> **Vorliegender Text**
★ ★ ★ ★ ★ ★ ★
Sieht man sich die Kommentare unter dem Foto an, gibt es ein paar gängige Reaktionen: Viele finden die Aktion super, manche finden sie unnötig und erstaunlich viele sind der Meinung, dass „Kanake" kein Schimpfort ist, da es sich aus dem Wort „Mensch" herleitet. Meiner Meinung nach ist jedes Wort, das abfällig gebraucht wird und jemanden beleidigen könnte, ein Schimpfwort, weil es nicht um diejenigen geht, die es besser wissen wollen, sondern um die Betroffenen. Aber das sollte eigentlich klar sein.

Die meisten Kommentare drehen sich jedoch um die Brüste der Frau auf dem Foto. Auf die Art „Wie kann ich an das Foto ranzoomen, ich willl lesen was auf dem Schild steht", „geile Titten" oder „Kann mir jemand die Telefonnummer der Frau geben?". Diese Reaktionen waren natürlich zu erwarten. Die Frage ist aber, ob sie nicht auch ein wenig dadurch provoziert wurden, dass hier ausgerechnet ein Erotik-Model für die Aktion gewählt wurde.

Was soll das Bild in erster Linie aussagen? Klar geht es darum, dass rassistische Kommentare keinen Platz auf Facebook haben sollten. Trotzdem finde ich es seltsam, dass Leila Lowfire, die Frau auf dem Foto, so stark sexualisiert ist. Der Punkt beim „free the nipple"-Movement ist nämlich, dass ein Frauennippel nicht „schlimmer" als ein Männernippel ist und deshalb nicht sofort als anstößig erachtet und eben gerade nicht als Sexsignal gedeutet werden sollte.
★ ★ ★ ★ ★ ★ ★
> **Liste der Zeilen**
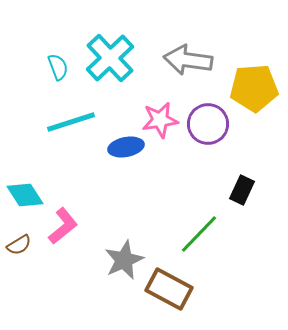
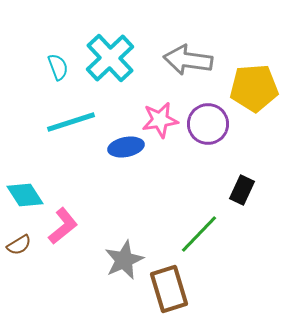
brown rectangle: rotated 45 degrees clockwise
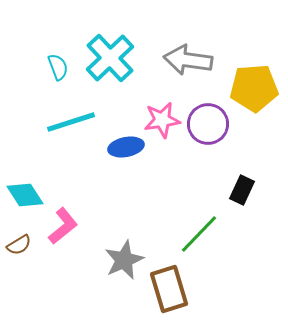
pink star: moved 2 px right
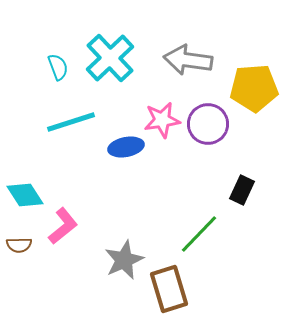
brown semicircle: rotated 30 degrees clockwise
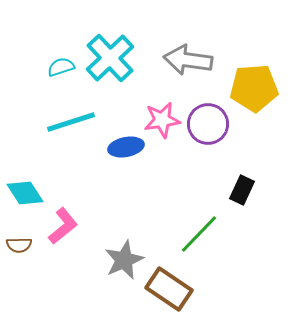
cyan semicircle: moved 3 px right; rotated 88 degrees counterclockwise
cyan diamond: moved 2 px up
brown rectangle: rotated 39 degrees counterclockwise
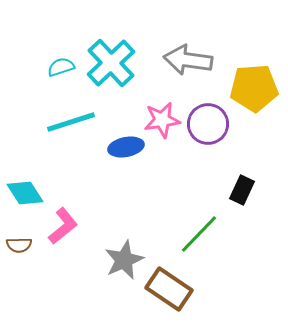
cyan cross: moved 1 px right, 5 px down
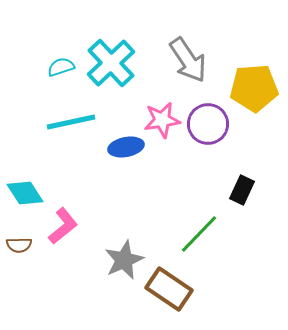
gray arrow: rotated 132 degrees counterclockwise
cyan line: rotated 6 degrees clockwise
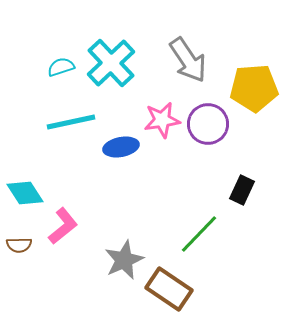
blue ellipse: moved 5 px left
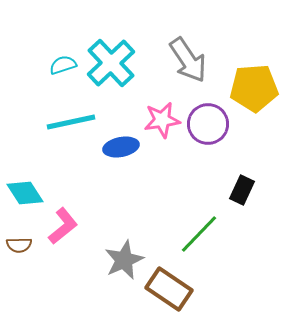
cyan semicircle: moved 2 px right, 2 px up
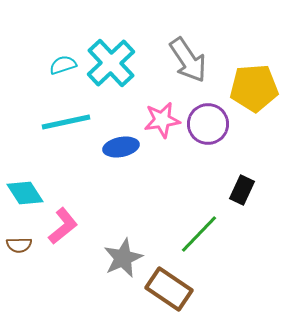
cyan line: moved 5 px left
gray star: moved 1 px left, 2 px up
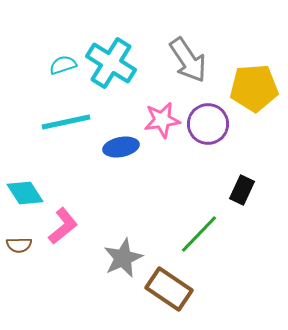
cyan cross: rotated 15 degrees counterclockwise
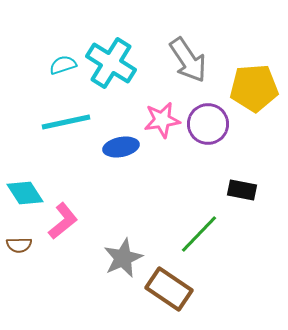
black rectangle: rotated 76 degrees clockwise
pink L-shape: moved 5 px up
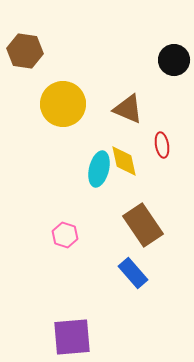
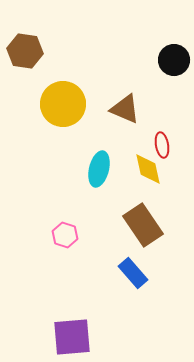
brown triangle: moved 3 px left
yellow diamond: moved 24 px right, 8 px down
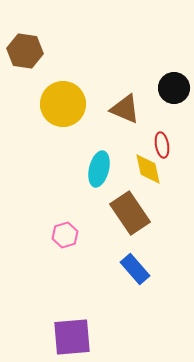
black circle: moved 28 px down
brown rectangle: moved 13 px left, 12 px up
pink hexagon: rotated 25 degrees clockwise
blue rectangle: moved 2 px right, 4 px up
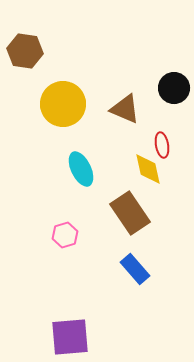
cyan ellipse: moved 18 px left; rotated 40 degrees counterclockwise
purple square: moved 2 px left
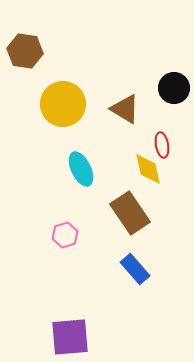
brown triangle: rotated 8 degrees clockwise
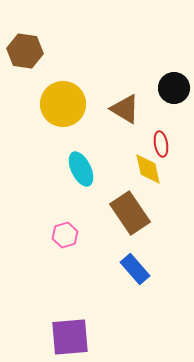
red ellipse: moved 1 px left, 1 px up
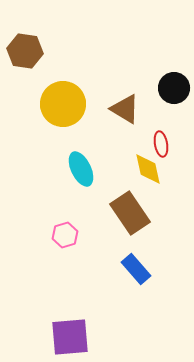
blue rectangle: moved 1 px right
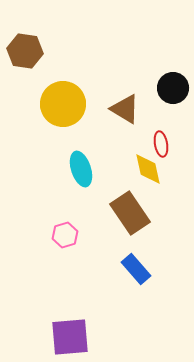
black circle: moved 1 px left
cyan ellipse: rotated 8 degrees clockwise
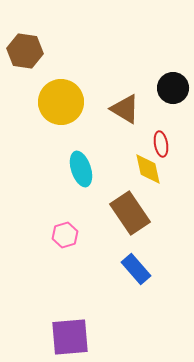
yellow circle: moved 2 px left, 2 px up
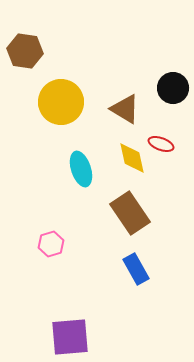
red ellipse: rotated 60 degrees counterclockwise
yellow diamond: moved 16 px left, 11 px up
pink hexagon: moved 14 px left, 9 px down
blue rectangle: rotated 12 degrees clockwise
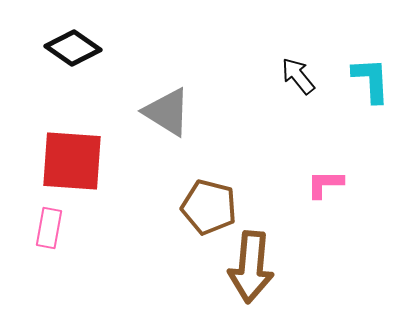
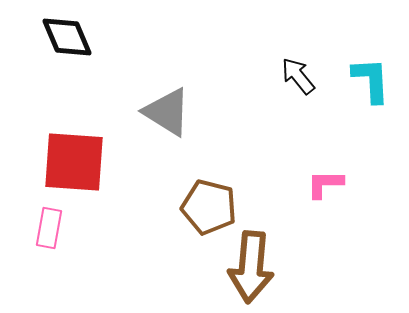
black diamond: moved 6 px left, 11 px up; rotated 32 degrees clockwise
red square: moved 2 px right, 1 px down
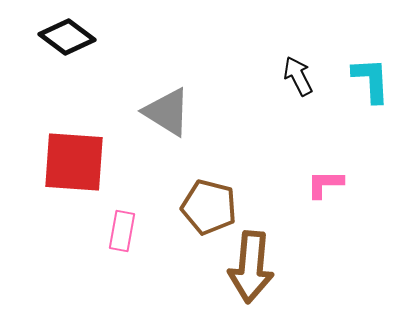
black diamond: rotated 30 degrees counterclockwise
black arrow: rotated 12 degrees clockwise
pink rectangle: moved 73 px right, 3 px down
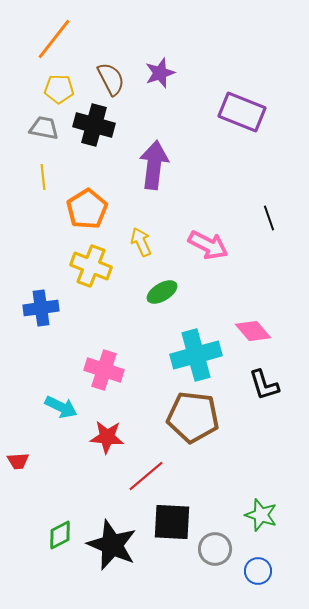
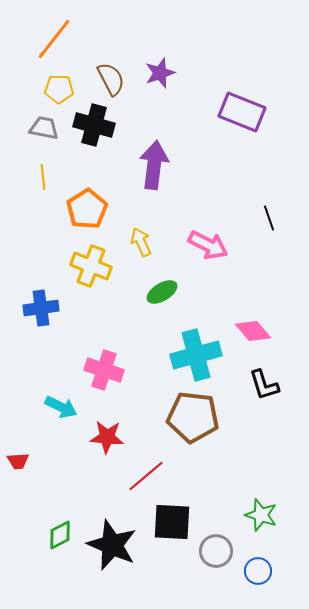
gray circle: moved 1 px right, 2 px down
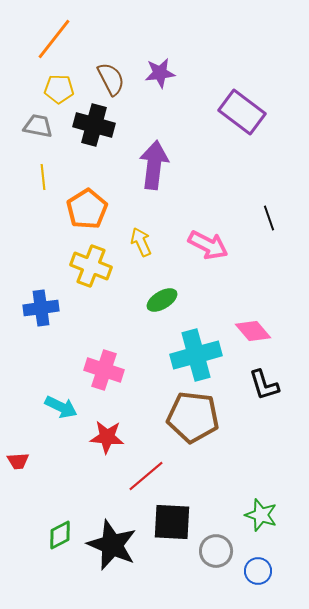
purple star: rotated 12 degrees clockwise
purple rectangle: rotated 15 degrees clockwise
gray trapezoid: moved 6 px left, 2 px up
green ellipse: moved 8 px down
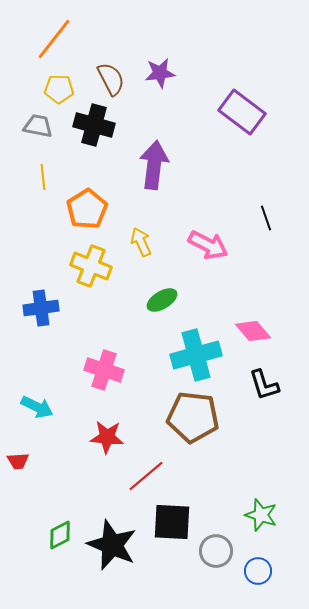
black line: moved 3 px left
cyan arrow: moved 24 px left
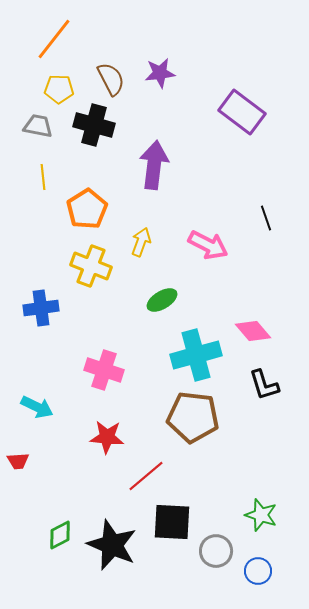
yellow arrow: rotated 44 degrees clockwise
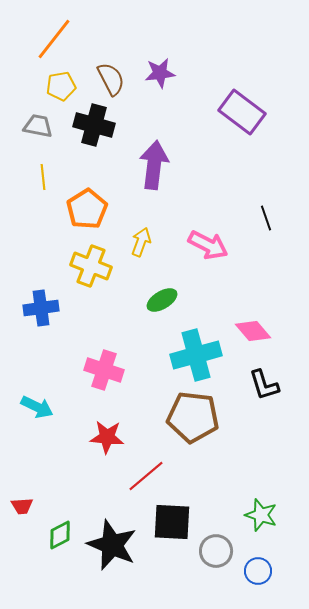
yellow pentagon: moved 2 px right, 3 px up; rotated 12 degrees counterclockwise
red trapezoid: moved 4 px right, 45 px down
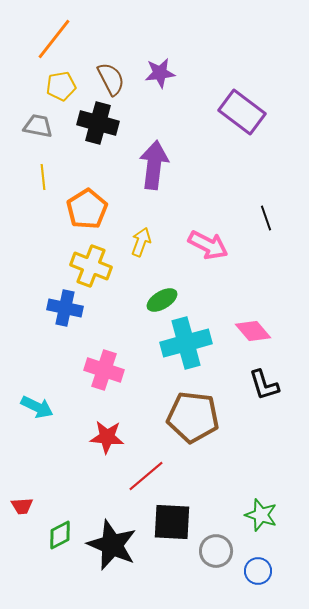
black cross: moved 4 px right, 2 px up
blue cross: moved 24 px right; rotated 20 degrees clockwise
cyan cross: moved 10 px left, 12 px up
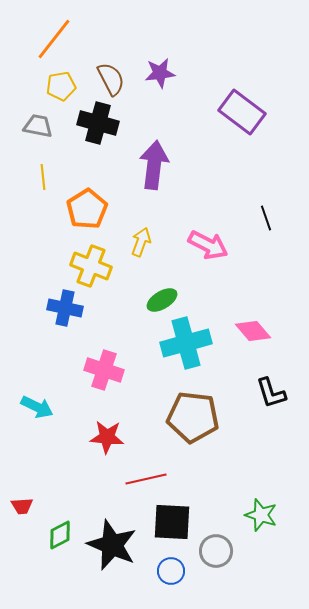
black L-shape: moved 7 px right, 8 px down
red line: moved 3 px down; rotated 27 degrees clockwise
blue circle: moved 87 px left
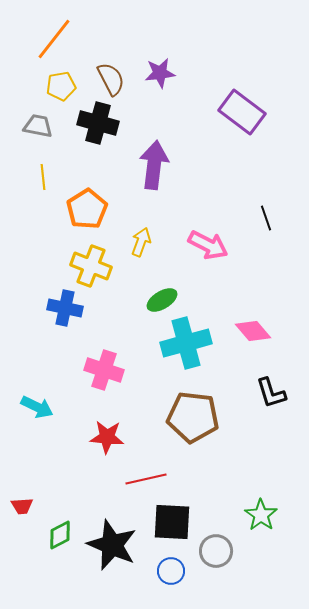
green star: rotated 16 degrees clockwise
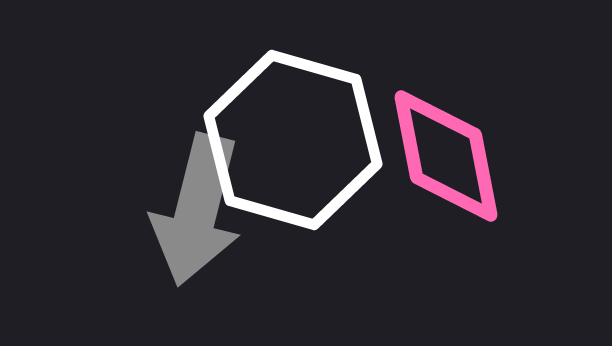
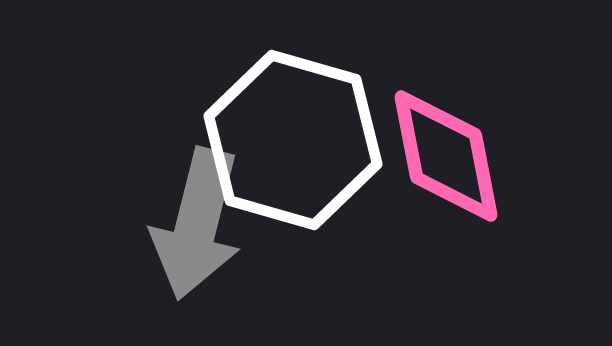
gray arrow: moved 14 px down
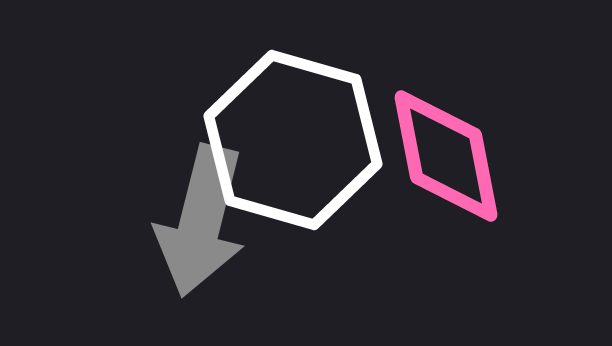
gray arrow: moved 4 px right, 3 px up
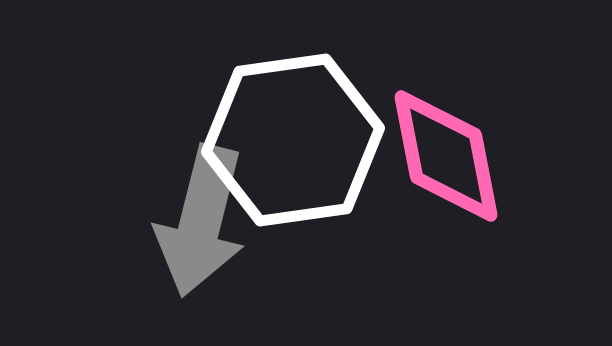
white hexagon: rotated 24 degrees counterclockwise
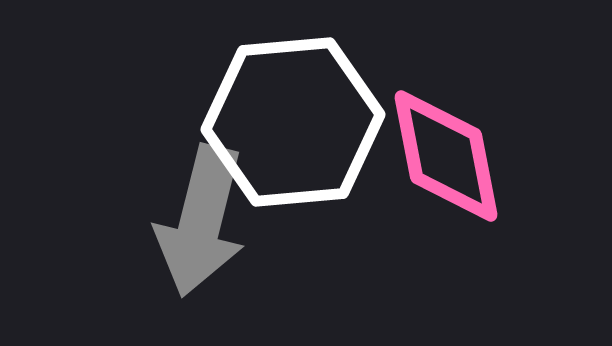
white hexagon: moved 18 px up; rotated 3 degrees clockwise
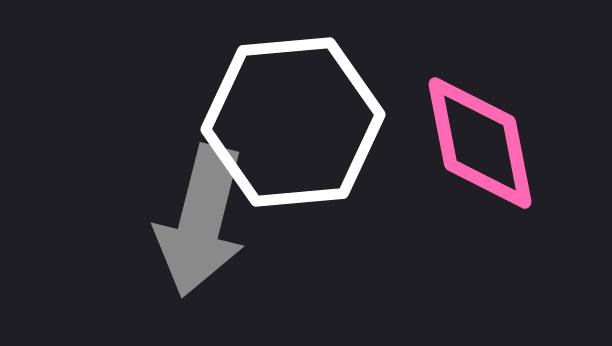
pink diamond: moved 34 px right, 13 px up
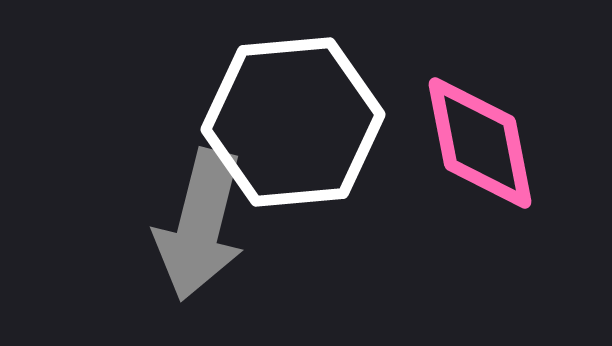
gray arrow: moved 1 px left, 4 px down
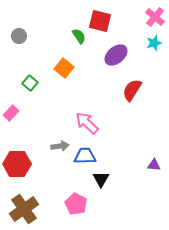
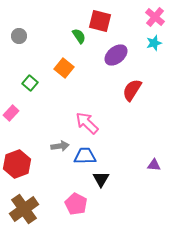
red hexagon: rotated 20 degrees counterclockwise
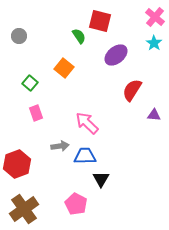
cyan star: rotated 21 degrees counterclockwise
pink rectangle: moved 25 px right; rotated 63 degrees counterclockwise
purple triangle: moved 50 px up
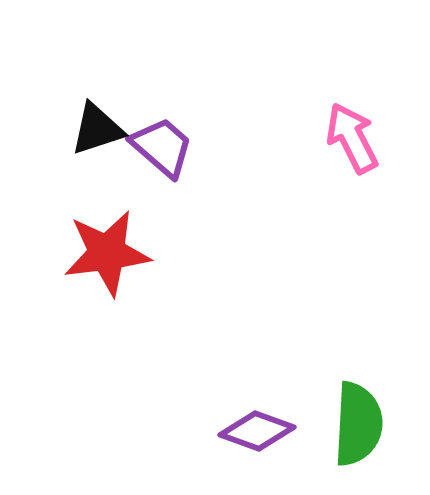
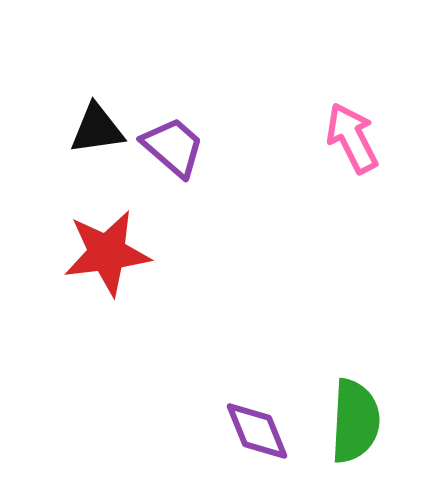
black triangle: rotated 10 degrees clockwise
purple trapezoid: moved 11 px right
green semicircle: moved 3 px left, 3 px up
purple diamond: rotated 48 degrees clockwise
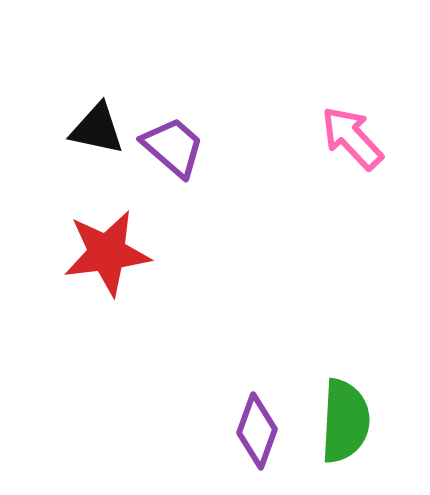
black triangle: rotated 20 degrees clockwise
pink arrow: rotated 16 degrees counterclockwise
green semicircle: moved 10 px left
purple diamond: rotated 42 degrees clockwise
★ ★ ★ ★ ★ ★ ★
> **Schriftliche Aufgabe A**
Beantworte die folgenden Fragen zum vorliegenden Text.
(i) Wie heißt die Frau auf dem Foto?
(ii) Worum drehen sich die meisten Kommentare unter dem Foto?
(iii) Woraus leitet sich das Wort „Kanake" nach Meinung erstaunlich vieler Kommentierender her?
> **Schriftliche Aufgabe B**
Übersetze den Satz „Klar geht es darum, dass rassistische Kommentare keinen Platz auf Facebook haben sollten." aus dem vorliegenden Text ins Englische.
> **Schriftliche Aufgabe C**
Zähle alle gängigen Reaktionen auf, die der vorliegende Text im ersten Absatz für die Kommentare unter dem Foto nennt.

> **Vollständige Antwort A**
(i) Leila Lowfire.
(ii) Um die Brüste der Frau auf dem Foto.
(iii) Aus dem Wort „Mensch".

> **Vollständige Antwort B**
Of course, the point is that racist comments should have no place on Facebook.

> **Vollständige Antwort C**
- Viele finden die Aktion super.
- Manche finden sie unnötig.
- Erstaunlich viele meinen, „Kanake" sei nicht beleidigend, da es sich aus dem Wort „Mensch" herleitet.